▸ PROBLEM TO WORK ON:
Set down a faithful copy of every record, and skip the pictures in it.

┌──

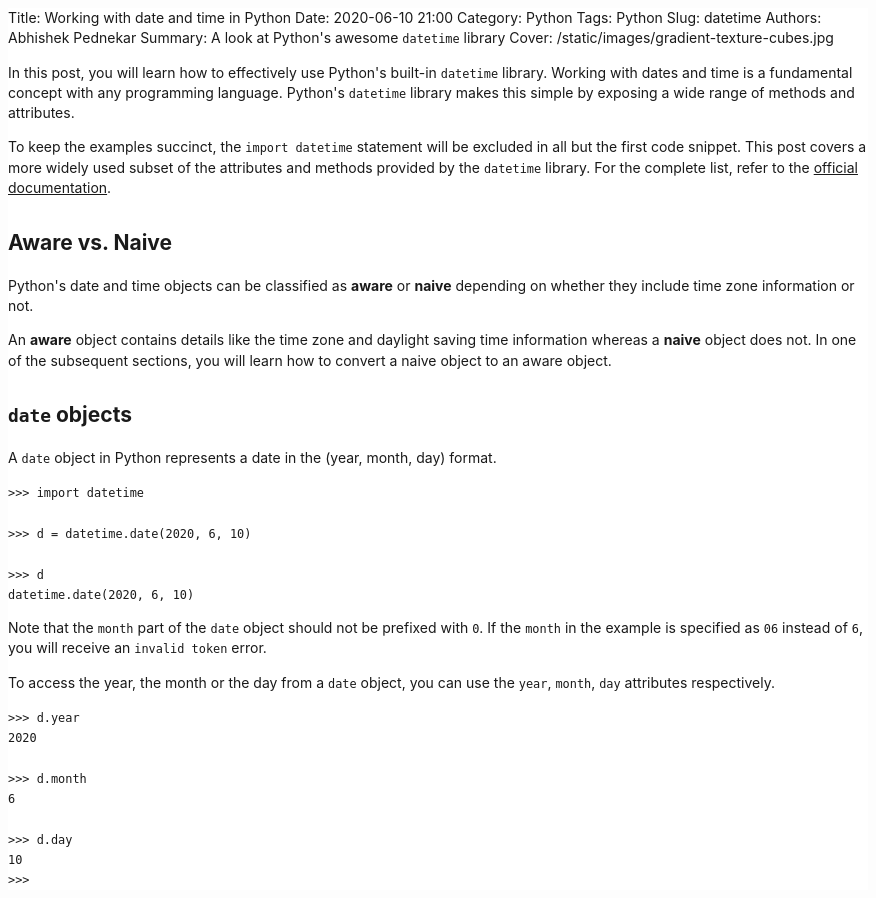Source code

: Title: Working with date and time in Python
Date: 2020-06-10 21:00
Category: Python
Tags: Python
Slug: datetime
Authors: Abhishek Pednekar
Summary: A look at Python's awesome `datetime` library
Cover: /static/images/gradient-texture-cubes.jpg

In this post, you will learn how to effectively use Python's built-in `datetime` library. Working with dates and time is a fundamental concept with any programming language. Python's `datetime` library makes this simple by exposing a wide range of methods and attributes.

To keep the examples succinct, the `import datetime` statement will be excluded in all but the first code snippet. This post covers a more widely used subset of the attributes and methods provided by the `datetime` library. For the complete list, refer to the [official documentation](https://docs.python.org/3/library/datetime.html).

## Aware vs. Naive

Python's date and time objects can be classified as **aware** or **naive** depending on whether they include time zone information or not.

An **aware** object contains details like the time zone and daylight saving time information whereas a **naive** object does not. In one of the subsequent sections, you will learn how to convert a naive object to an aware object.

## `date` objects

A `date` object in Python represents a date in the (year, month, day) format.

```
>>> import datetime

>>> d = datetime.date(2020, 6, 10)

>>> d
datetime.date(2020, 6, 10)
```

<i class="fas fa-clipboard"></i> Note that the `month` part of the `date` object should not be prefixed with `0`. If the `month` in the example is specified as `06` instead of `6`, you will receive an `invalid token` error.

To access the year, the month or the day from a `date` object, you can use the `year`, `month`, `day` attributes respectively.

```
>>> d.year
2020

>>> d.month
6

>>> d.day
10
>>>
```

└──

▸ TASK OUTPUT:
Source code

: Title: Working with date and time in Python
Date: 2020-06-10 21:00
Category: Python
Tags: Python
Slug: datetime
Authors: Abhishek Pednekar
Summary: A look at Python's awesome `datetime` library
Cover: /static/images/gradient-texture-cubes.jpg

In this post, you will learn how to effectively use Python's built-in `datetime` library. Working with dates and time is a fundamental concept with any programming language. Python's `datetime` library makes this simple by exposing a wide range of methods and attributes.

To keep the examples succinct, the `import datetime` statement will be excluded in all but the first code snippet. This post covers a more widely used subset of the attributes and methods provided by the `datetime` library. For the complete list, refer to the [official documentation](https://docs.python.org/3/library/datetime.html).

## Aware vs. Naive

Python's date and time objects can be classified as **aware** or **naive** depending on whether they include time zone information or not.

An **aware** object contains details like the time zone and daylight saving time information whereas a **naive** object does not. In one of the subsequent sections, you will learn how to convert a naive object to an aware object.

## `date` objects

A `date` object in Python represents a date in the (year, month, day) format.

```
>>> import datetime

>>> d = datetime.date(2020, 6, 10)

>>> d
datetime.date(2020, 6, 10)
```

<i class="fas fa-clipboard"></i> Note that the `month` part of the `date` object should not be prefixed with `0`. If the `month` in the example is specified as `06` instead of `6`, you will receive an `invalid token` error.

To access the year, the month or the day from a `date` object, you can use the `year`, `month`, `day` attributes respectively.

```
>>> d.year
2020

>>> d.month
6

>>> d.day
10
>>>
```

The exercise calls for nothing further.